Innovative technology in business simulations and experiential learning
“Full business” simulations that model a company’s detailed operations are best suited for live, multi-day classes in which teams compete in a shared industry marketplace over several simulated years of play. In the simulated industry, company strategies can be fully developed and played out, financial and operational approaches executed, and broad business topics explored in group lectures and discussions.
But what if your learning objectives are much narrower and your time-frame very limited? Such as a 2-hour meeting with a handful of operations staff to illustrate and discuss the impact of a specific set of decisions on business results? For example, what is the potential impact on revenue over 5 years if our average price went up by $100? What if our Expenses went down by 5 percentage points? What if our Service Representatives could process 25 customer service requests per month instead of 20?
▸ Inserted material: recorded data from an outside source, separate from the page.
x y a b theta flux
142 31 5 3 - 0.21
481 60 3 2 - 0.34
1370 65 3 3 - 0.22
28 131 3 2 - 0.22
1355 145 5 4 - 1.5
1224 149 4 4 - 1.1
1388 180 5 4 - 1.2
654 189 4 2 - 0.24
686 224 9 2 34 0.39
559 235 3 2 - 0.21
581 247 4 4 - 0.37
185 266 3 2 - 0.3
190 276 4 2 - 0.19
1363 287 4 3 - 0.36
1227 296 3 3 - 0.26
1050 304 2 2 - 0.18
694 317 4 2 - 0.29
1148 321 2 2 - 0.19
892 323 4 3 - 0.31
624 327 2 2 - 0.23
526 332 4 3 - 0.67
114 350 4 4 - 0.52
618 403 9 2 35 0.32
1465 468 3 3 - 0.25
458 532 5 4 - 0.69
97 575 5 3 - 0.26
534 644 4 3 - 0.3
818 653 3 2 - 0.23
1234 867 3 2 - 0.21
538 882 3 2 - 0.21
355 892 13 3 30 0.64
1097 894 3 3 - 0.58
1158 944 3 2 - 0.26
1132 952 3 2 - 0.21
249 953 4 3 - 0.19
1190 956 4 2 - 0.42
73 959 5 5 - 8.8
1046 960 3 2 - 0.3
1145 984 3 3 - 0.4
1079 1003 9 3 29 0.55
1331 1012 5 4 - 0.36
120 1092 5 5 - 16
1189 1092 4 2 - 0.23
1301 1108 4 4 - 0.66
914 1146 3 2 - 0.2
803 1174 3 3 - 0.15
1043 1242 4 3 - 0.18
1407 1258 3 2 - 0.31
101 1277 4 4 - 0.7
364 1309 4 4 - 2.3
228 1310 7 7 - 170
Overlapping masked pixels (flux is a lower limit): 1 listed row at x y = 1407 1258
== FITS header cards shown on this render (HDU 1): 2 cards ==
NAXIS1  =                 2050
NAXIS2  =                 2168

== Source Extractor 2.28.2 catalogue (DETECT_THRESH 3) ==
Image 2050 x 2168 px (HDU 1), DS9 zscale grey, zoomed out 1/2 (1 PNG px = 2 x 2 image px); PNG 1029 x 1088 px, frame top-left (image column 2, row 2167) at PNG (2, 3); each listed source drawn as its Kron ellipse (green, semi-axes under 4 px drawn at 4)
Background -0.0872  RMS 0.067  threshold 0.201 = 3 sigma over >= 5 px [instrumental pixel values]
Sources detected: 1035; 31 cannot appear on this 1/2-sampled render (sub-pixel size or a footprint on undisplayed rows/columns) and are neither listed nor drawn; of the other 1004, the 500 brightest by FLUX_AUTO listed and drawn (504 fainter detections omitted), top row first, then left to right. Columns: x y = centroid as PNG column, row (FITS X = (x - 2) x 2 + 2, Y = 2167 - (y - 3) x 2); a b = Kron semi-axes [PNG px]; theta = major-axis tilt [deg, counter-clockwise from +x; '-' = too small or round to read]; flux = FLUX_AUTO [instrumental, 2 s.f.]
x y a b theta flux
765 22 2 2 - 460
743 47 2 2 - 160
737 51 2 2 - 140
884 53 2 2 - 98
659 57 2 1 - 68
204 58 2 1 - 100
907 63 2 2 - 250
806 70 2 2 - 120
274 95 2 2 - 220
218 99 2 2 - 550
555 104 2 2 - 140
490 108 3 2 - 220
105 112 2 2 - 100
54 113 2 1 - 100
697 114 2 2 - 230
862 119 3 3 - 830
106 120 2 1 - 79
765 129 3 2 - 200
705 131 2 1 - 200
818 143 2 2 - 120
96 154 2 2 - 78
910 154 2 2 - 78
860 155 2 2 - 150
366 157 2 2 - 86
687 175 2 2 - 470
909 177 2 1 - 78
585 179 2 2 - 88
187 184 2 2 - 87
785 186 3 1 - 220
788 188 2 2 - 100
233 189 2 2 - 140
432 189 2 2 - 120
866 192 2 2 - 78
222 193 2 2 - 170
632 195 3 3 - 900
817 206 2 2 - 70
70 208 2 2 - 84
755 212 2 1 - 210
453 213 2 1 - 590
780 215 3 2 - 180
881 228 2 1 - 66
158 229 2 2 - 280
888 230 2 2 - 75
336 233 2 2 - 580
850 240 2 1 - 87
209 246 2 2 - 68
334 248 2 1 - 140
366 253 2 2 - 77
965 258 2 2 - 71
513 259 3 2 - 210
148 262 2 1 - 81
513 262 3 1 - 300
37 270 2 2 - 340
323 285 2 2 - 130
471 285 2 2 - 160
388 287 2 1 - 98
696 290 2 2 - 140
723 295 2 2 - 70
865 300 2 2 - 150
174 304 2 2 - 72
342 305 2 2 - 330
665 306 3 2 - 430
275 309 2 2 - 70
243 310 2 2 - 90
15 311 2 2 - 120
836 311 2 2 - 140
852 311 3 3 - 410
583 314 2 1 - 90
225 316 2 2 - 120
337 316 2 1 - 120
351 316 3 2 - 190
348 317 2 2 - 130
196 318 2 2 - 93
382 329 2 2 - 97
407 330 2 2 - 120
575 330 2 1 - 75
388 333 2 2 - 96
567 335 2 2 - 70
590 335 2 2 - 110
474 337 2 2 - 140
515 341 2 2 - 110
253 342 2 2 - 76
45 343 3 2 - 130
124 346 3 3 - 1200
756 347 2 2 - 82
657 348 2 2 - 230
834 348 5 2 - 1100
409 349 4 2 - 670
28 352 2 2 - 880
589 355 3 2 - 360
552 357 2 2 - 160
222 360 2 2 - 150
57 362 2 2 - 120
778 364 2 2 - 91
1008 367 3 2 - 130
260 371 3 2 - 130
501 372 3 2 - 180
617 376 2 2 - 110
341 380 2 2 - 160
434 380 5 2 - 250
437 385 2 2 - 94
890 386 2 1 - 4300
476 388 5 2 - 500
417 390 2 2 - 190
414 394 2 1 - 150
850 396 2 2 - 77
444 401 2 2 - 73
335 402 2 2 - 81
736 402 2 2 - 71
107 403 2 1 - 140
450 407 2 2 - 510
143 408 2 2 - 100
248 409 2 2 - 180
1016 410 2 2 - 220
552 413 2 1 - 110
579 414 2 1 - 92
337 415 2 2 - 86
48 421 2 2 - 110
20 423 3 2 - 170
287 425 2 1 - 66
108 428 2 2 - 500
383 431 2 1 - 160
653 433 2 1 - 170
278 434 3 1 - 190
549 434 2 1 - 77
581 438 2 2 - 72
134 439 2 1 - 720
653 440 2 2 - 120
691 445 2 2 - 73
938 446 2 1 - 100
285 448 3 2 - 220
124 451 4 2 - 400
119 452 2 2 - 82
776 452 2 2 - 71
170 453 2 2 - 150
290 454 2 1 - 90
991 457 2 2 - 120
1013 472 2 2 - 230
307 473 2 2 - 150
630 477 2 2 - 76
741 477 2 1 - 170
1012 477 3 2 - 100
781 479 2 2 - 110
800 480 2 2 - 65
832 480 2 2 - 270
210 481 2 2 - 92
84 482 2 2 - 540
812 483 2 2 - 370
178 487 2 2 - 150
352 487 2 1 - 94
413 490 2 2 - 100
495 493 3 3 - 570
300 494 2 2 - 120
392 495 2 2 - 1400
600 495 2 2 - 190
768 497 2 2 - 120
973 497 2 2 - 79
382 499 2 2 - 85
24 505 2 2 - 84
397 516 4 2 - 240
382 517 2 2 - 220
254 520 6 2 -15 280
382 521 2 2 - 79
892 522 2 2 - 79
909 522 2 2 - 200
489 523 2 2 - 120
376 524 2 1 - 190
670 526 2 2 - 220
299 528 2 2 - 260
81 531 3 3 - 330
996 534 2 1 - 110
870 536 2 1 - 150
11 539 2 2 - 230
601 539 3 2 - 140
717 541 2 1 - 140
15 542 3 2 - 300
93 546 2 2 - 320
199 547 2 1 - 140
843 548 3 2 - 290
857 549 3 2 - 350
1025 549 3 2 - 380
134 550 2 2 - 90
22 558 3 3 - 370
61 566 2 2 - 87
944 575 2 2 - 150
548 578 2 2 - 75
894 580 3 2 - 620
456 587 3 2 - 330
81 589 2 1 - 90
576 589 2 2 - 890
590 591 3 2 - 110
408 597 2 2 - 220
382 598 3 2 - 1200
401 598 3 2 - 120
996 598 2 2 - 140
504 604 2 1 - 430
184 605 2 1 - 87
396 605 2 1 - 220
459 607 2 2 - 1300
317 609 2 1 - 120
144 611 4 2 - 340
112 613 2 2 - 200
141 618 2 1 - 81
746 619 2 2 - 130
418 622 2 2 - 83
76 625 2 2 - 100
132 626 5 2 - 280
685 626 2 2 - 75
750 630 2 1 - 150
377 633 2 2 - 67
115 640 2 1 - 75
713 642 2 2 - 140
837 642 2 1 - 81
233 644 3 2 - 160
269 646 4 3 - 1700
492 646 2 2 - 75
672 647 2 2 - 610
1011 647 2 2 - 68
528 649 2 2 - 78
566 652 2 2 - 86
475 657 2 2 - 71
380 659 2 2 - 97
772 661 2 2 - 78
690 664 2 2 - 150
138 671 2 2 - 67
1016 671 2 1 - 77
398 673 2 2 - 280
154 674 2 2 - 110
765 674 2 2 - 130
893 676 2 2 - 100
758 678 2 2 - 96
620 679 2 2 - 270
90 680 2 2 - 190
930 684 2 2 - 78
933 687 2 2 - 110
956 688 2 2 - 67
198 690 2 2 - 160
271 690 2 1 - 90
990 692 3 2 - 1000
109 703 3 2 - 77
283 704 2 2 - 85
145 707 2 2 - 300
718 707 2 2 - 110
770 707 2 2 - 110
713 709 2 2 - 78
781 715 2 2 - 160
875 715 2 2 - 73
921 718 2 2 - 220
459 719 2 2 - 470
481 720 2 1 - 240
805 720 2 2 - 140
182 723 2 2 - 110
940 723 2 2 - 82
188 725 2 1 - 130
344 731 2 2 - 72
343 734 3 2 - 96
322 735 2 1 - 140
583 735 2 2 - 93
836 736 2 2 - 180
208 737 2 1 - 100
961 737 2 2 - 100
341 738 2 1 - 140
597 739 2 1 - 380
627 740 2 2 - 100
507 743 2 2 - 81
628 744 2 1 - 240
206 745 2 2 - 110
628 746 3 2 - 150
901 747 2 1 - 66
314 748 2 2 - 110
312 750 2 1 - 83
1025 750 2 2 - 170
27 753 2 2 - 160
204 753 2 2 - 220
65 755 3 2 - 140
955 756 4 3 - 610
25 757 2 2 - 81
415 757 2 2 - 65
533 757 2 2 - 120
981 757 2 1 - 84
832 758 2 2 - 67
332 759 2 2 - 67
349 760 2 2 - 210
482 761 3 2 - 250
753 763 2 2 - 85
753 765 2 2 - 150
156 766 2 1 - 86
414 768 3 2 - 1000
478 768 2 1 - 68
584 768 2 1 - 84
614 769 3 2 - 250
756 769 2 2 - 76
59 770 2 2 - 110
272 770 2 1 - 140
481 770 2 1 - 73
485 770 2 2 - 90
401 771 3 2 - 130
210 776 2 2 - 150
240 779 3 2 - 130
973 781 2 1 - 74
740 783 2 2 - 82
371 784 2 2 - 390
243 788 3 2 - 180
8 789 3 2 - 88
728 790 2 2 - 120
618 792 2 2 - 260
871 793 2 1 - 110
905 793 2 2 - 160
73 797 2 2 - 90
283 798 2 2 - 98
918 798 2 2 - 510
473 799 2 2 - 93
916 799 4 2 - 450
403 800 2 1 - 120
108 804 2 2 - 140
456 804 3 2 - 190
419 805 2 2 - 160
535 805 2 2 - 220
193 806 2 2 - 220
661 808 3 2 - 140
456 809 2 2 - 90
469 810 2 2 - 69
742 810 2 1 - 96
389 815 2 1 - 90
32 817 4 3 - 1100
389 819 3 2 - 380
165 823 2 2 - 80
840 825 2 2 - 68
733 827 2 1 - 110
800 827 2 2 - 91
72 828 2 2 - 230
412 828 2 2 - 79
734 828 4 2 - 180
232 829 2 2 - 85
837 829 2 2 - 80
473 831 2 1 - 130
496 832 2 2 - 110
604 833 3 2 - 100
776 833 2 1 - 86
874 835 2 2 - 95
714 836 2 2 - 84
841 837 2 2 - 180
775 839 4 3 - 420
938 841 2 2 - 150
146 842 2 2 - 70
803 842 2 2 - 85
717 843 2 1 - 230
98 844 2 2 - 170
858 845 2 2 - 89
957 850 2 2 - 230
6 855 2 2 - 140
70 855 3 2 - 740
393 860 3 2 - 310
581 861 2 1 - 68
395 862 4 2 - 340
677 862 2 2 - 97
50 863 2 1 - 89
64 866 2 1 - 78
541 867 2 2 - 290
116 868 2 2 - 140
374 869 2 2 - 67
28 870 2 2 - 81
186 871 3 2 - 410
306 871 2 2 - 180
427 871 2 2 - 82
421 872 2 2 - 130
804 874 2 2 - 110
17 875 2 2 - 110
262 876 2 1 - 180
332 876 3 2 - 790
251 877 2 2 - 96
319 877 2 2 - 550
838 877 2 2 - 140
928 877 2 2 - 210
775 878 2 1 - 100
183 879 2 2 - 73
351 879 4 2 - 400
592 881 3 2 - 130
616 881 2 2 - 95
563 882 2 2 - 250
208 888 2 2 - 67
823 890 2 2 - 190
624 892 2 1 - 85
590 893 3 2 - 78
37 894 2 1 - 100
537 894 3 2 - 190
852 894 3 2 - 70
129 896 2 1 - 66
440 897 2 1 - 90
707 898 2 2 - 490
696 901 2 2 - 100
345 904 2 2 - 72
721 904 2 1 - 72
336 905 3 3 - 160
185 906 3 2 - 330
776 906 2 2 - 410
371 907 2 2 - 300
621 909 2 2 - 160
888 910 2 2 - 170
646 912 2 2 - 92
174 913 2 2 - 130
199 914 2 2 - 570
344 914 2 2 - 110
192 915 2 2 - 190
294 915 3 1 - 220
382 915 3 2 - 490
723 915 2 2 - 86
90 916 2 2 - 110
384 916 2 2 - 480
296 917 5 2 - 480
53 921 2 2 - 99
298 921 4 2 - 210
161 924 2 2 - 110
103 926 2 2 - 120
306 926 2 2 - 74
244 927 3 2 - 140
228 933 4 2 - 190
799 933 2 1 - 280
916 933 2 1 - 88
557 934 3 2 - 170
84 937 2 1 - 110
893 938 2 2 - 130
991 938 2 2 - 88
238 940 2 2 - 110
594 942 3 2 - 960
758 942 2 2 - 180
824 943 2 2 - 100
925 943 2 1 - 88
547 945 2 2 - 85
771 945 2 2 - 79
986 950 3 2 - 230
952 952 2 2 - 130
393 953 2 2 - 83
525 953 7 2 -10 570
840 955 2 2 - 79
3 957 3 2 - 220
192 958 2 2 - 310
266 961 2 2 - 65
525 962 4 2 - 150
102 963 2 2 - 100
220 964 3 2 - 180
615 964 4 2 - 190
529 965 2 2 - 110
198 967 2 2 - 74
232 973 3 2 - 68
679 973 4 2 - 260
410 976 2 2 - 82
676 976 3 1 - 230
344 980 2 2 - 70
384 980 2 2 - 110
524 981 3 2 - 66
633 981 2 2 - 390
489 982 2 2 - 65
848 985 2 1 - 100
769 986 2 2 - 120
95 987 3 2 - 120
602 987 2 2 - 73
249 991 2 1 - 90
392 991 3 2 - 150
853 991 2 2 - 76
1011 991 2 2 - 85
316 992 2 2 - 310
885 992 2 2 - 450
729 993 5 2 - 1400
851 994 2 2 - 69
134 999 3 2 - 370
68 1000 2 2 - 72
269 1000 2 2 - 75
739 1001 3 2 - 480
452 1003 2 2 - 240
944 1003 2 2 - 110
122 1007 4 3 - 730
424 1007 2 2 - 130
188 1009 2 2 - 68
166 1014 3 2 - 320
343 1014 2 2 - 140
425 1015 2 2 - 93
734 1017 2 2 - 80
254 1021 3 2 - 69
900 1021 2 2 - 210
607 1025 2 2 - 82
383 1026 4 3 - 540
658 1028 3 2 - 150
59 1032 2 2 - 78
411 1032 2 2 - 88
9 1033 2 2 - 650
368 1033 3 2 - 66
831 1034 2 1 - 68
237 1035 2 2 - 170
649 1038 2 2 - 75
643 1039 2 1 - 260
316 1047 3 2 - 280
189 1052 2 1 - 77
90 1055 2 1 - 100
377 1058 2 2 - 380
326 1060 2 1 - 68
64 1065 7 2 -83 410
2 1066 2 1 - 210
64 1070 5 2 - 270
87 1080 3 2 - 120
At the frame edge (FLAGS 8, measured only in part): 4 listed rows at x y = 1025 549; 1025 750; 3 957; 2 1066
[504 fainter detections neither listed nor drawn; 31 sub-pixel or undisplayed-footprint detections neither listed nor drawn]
A typical full-business simulation is not well suited for this purpose. Instead, limited “What-If” simulation tools focus on a selected set of variables that can be manipulated to quickly display a projected, multi-year business result shown in familiar company metrics. This type of tool can be very effective in demonstrating the long-term effect of day-to-day decisions and “my potential impact” on business results. A What-If Tool is a sophisticated “whole-business calculator” that presents the user with a limited set of variables. In a staff meeting or even individually, users can engage with this calculator to examine scenarios that illustrate how specific actions (or lack of action) affect real world business results.
As an example, PriSim recently developed a Claims What-If Tool to help demonstrate the impact that insurance claims and service operations have on an insurance company’s bottom line. PriSim has also developed What-If tools for mortgage-banking loan originations, aerospace and defense Return on Invested Capital and Estimate at Complete calculations, and for motorcycle dealerships. (Follow this link to see a work-in-progress web version model of the insurance claims tool.)
Multiple scenarios can be developed and quickly analyzed using a What-If Tool. These scenarios are highly effective in creating “ah hah!” moments and illustrate the ramifications of actions on specific, real-world business results.